Geo Week News

August 3, 2022

Automating Breakline Extraction for Topographic Modeling Workflows

DataSight’s cloud-based solution analyzes point clouds from lidar or photo and creates breaklines, a more compressed and useable data format for building terrain models.

DataSight was founded by experienced surveying, engineering, hydrologic, geologic, and geospatial professionals with extensive experience in these fields. Today, its customer base is primarily in the AEC industry wherever topographic modeling is required. DataSights’ largest clients have geospatial divisions within their organizations that utilize the company’s services to streamline their in-house mapping services. 

DataSight is the developer of Breakline Builder, a SaaS product that originated as an in-house response for a better solution to breakline creation. DataSight’s Breakline Builder allows users to better leverage lidar data, that can then be used to produce a model of the object scanned. Objects as small as a penny and as large as many thousands of acres are scanned using lidar, resulting in an enormous amount of data produced quickly. Breakline Builder analyzes the point cloud to accurately identify shapes within the terrain and converts those shapes into much smaller and more useable data. 

Contours versus Breaklines

The term “breakline” is often used in combination with “contours”, but they mean different things. Both contours and breaklines are representations of the shape of a piece of ground. A contour represents a slice of the terrain at a specific elevation. Contours allows the viewer to see changes in elevation at a glance, but provide only a rough digital model of the surface. Breaklines, when done correctly, provide specific detail beyond the contours, adding facets to the terrain model. Contours can be very accurately created from breaklines, but not vice versa.

Breaklines exist everywhere there is a crease in the grade. When the slope of a spot on the ground differs from the slope of an adjacent spot, that is a break in the grade and defines a ridge or crease in the surface. Those creases and ridges are where breaklines are created. And most often, they are not visible to the human eye unless seen from just the right angle with just the right lighting.  Breakline Builder finds breaklines that would be missed otherwise.

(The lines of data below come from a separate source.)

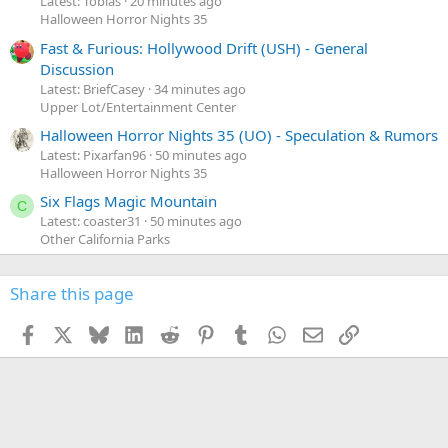
Latest: Tobias
20 minutes ago
Halloween Horror Nights 35
Fast & Furious: Hollywood Drift (USH) - General
Discussion
Latest: BriefCasey
34 minutes ago
Upper Lot/Entertainment Center
Halloween Horror Nights 35 (UO) - Speculation & Rumors
Latest: Pixarfan96
50 minutes ago
Halloween Horror Nights 35
Six Flags Magic Mountain
C
Latest: coaster31
50 minutes ago
Other California Parks
Share this page
Facebook
X
Bluesky
LinkedIn
Reddit
Pinterest
Tumblr
WhatsApp
Email
Link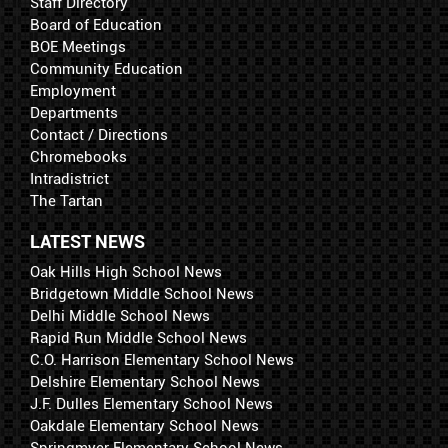
Staff Directory
Board of Education
BOE Meetings
Community Education
Employment
Departments
Contact / Directions
Chromebooks
Intradistrict
The Tartan
LATEST NEWS
Oak Hills High School News
Bridgetown Middle School News
Delhi Middle School News
Rapid Run Middle School News
C.O. Harrison Elementary School News
Delshire Elementary School News
J.F. Dulles Elementary School News
Oakdale Elementary School News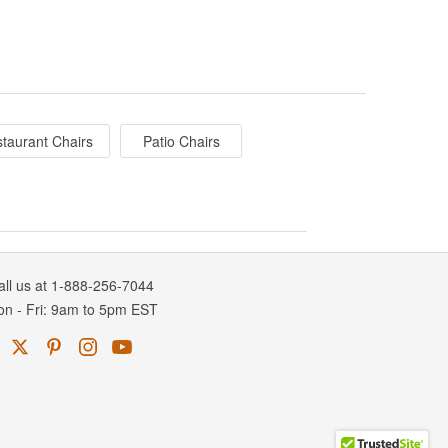
taurant Chairs
Patio Chairs
all us at 1-888-256-7044
on
-
Fri
: 9am to 5pm
EST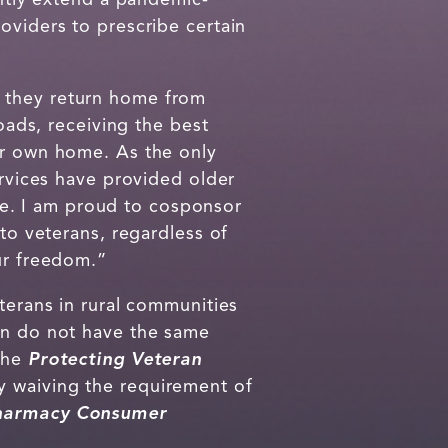
oviders to prescribe certain
e they return home from
ads, receiving the best
ir own home. As the only
ervices have provided older
are. I am proud to cosponsor
 to veterans, regardless of
ur freedom.”
terans in rural communities
ten do not have the same
 The
Protecting Veteran
y waiving the requirement of
Pharmacy Consumer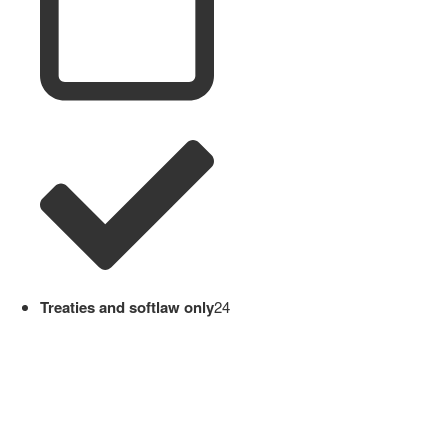
Treaties and softlaw only
24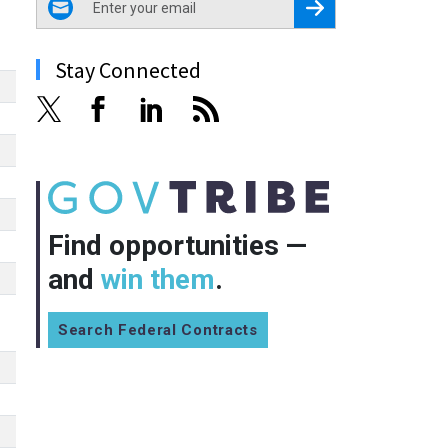
Register for Newsletter
Stay Connected
Find opportunities —
and
win them
.
Search Federal Contracts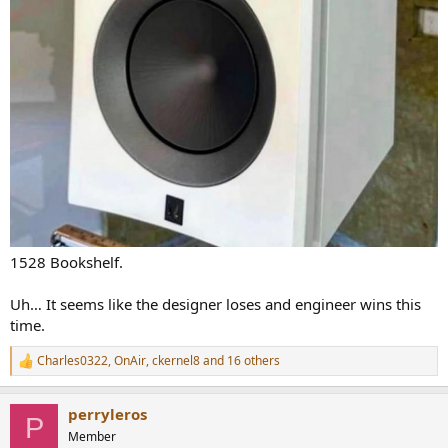
1528 Bookshelf.
Uh… It seems like the designer loses and engineer wins this
time.
Charles0322
,
OnAir
,
ckernel8
and 16 others
R
e
a
perryleros
c
P
t
Member
i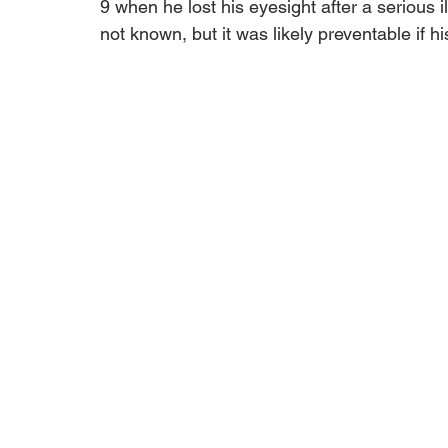
9 when he lost his eyesight after a serious 
not known, but it was likely preventable if h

The breaklines created with Breakline Builder are perfectly suited to DTM building. In the traditional definition, a DTM is a terrain model composed of many different types of digital surveyed data, including breaklines, points, contours, and boundaries. Autodesk has included newer complex object types such as grading objects, COGO points, recap files, DEM’s, and feature lines. Datasight creates the DTM basics: breaklines and points. This makes it completely compatible with any DTM creation program, whether it’s from Autodesk, Bentley, Esri, or any other terrain modeler. DTM’s that are made solely from breaklines and points are an accurate and efficient way to define detailed terrain models with the smallest possible dataset.

DTM Building Process

To create a DTM from a point cloud, it is typical to classify the data to ground and non-ground layers of points.  Breakline Builder requires a ground classified LAS or LAZ.  Once the points are classified, a user could move on to manual digitizing if they had to, or they could send it to DataSight’s cloud-based software. They also need to create a closed polygon that defines the area of interest (AOI) within the point cloud that they wish to have processed. This can be either a shape file (SHP) or a drawing interchange file (DXF). 

Once the classified LAZ and the AOI are ready, they are uploaded through DataSight’s website to secure storage at AWS.  The DataSight system begins by creating a preview of the point cloud showing the AOI overlayed on it. This is a reality check for the user to make sure they have uploaded the correct data and that they are in matching locations. Once they see the preview, they can either cancel or run the project.

From there, the project is displayed in their active projects table and will show a status of “in progress” until it is complete.  Most projects are completed within an hour or two, though there have been a few that took just over a day. When the project is completed, the user can download a ZIP file that contains three complete sets of breaklines created at varying densities (Low, Med, High). The low-density data is usually much smaller but is still accurate. In the high-density version, the software is looking for even the smallest grade breaks, which results in more data and detail.

Breakline Builder is as simple as uploading a ground-classified point cloud (LAS or LAZ) and a bounding polygon (SHP or DXF) to define an area of interest. The data processing is all automatic, with a downloadable ZIP file with breaklines available usually within a few hours. The breakline data comes as a SHP file that can be imported into the desired DTM software, such as Civil3D or Microstation.

Breakline Builder also collects a grid of points in areas where there are no grade breaks. This provides definition to the terrain where the relief is flat, has a regular slope, or is rounded, but doesn’t have any sharp edges. This grid of points is also provided in a SHP file. Then the user can create the surface by adding the breaklines and points into the DTM object, demonstrated in the video above.